First I used super glue (just a tiny amount) under the nut then I soldered it. I blocked out about a little more than a third of the allowed movement.


Go here for your downloadable degree wheel
http://www.tavia.com/free_degree_wheel.html

Save to disk and then paste it into MSWord. You can now grab the corner of the pasted picture and drag it till it is the exact size of the distributor. (I forgot the size but I will edit this) line up zero with the notch (put the rotor on it is easier) make sure you have the distributor in with the weights showing and the car is exactly at TDC. Check TDC on your flywheel not the hap-hazzard marks you made last week... Twist it clockwise and measure how far it goes. Do the math with the distributor that you are using and adjust your bolt till it is right. Count threads, now pull the bolt out and put lock tight on it and put it back. Double-check it quickly. Reassemble your distributor.
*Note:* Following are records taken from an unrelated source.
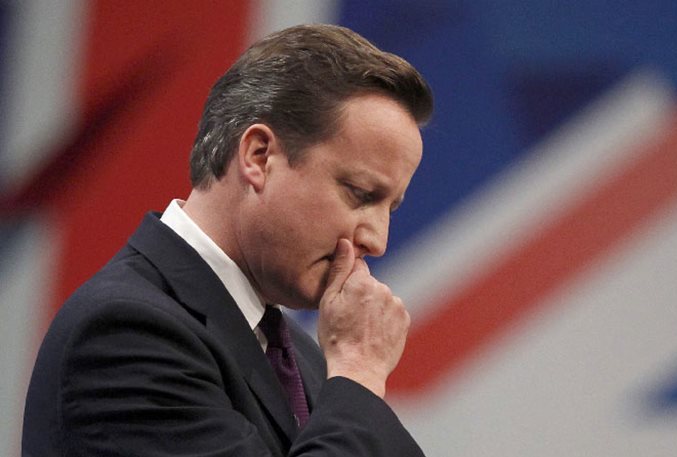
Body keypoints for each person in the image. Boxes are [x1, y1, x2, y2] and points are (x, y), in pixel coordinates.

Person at [22, 23, 433, 456]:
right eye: (360, 194)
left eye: (390, 208)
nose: (377, 240)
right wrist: (360, 372)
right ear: (259, 156)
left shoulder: (308, 361)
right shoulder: (123, 335)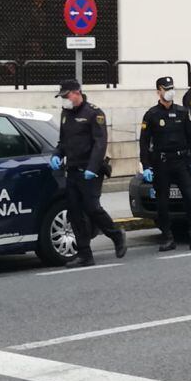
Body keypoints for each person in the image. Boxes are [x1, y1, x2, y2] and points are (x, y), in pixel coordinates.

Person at [50, 79, 127, 267]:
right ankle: (84, 253)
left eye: (66, 96)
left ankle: (116, 235)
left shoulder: (93, 113)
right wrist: (57, 155)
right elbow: (63, 141)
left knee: (92, 208)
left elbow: (100, 144)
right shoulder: (65, 113)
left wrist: (93, 168)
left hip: (90, 170)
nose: (64, 100)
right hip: (73, 169)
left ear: (77, 93)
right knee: (75, 212)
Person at [139, 76, 191, 252]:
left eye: (171, 88)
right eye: (166, 88)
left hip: (181, 161)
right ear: (158, 91)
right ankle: (168, 237)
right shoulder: (152, 115)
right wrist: (146, 166)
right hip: (161, 163)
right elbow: (144, 143)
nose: (170, 91)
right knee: (162, 202)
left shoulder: (183, 112)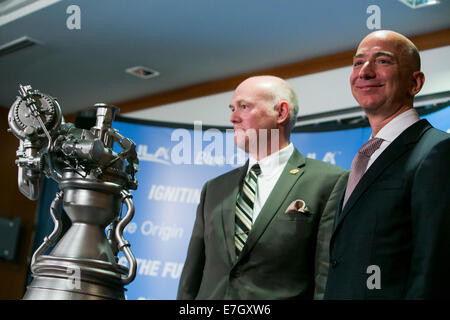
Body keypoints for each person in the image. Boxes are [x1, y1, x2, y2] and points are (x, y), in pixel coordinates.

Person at [177, 75, 348, 299]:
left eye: (244, 107)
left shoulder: (329, 182)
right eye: (232, 108)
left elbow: (326, 277)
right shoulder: (214, 189)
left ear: (281, 112)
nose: (233, 118)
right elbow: (191, 278)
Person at [324, 30, 450, 299]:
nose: (365, 72)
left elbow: (434, 267)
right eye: (358, 63)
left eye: (382, 61)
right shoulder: (365, 157)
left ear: (415, 83)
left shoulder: (437, 151)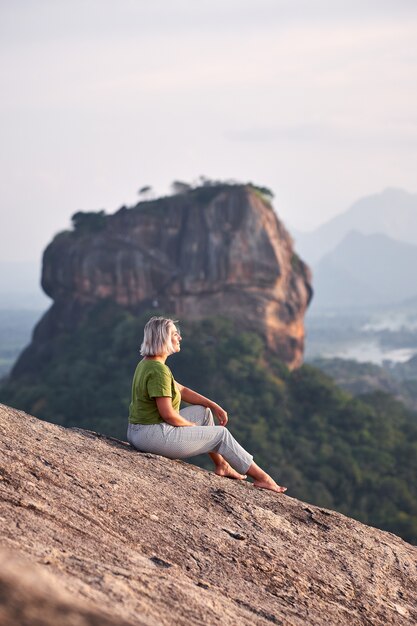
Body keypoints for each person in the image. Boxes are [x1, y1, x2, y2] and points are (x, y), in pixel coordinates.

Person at [127, 316, 287, 493]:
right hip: (151, 435)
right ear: (163, 338)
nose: (179, 337)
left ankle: (222, 466)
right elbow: (168, 415)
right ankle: (263, 478)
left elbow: (181, 390)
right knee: (220, 434)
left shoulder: (149, 363)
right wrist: (191, 427)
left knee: (204, 413)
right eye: (175, 333)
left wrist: (213, 405)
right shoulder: (158, 371)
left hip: (139, 431)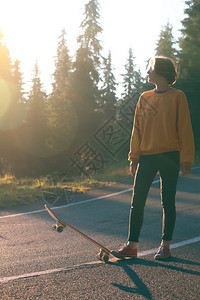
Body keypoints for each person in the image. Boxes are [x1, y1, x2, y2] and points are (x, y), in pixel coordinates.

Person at [112, 56, 195, 260]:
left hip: (170, 155)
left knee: (167, 202)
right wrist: (134, 157)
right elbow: (137, 129)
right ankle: (132, 246)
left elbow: (185, 128)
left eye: (150, 69)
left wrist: (186, 159)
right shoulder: (144, 97)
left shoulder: (178, 96)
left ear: (161, 72)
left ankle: (165, 246)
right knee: (137, 200)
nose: (148, 72)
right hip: (147, 156)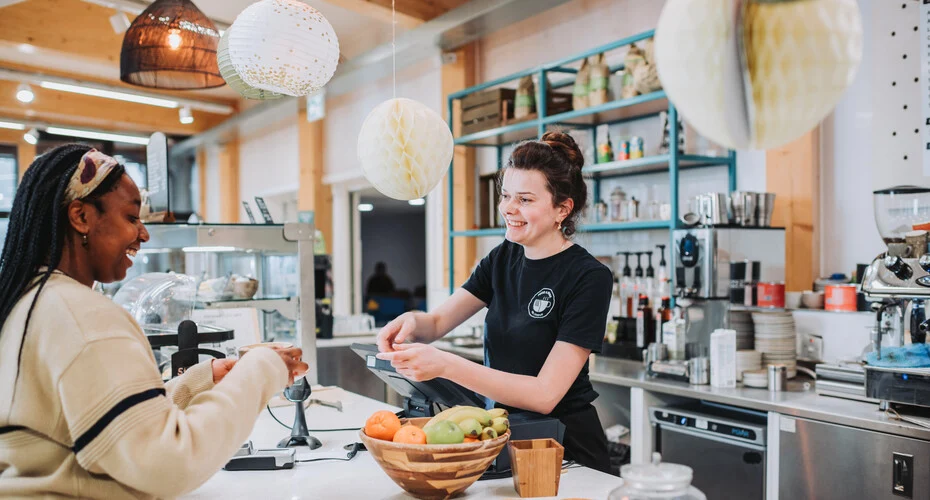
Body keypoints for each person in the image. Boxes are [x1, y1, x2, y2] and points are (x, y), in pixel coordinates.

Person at [0, 144, 308, 498]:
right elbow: (170, 462)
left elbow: (99, 432)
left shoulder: (27, 301)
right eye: (131, 218)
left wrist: (196, 384)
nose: (143, 234)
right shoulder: (82, 314)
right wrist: (262, 369)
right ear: (81, 217)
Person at [376, 131, 613, 473]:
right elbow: (438, 323)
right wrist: (412, 323)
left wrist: (446, 365)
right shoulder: (503, 258)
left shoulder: (588, 276)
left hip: (565, 448)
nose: (508, 209)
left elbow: (545, 395)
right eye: (505, 196)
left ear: (562, 209)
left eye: (525, 200)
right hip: (502, 433)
Put it all back and the car should start. Double check with it at idle and then at 4000 rpm..

Now that car runs and is in time and you can move on to getting the carbs to run right

NOTE
If you take your vacuum advance off like I did be sure to cover the hole (and any other holes) where it went not to let light through or you will end up like me, very frustrated and wondering why your car won't start for 2 days because there is too much light and its messing up the optical unit.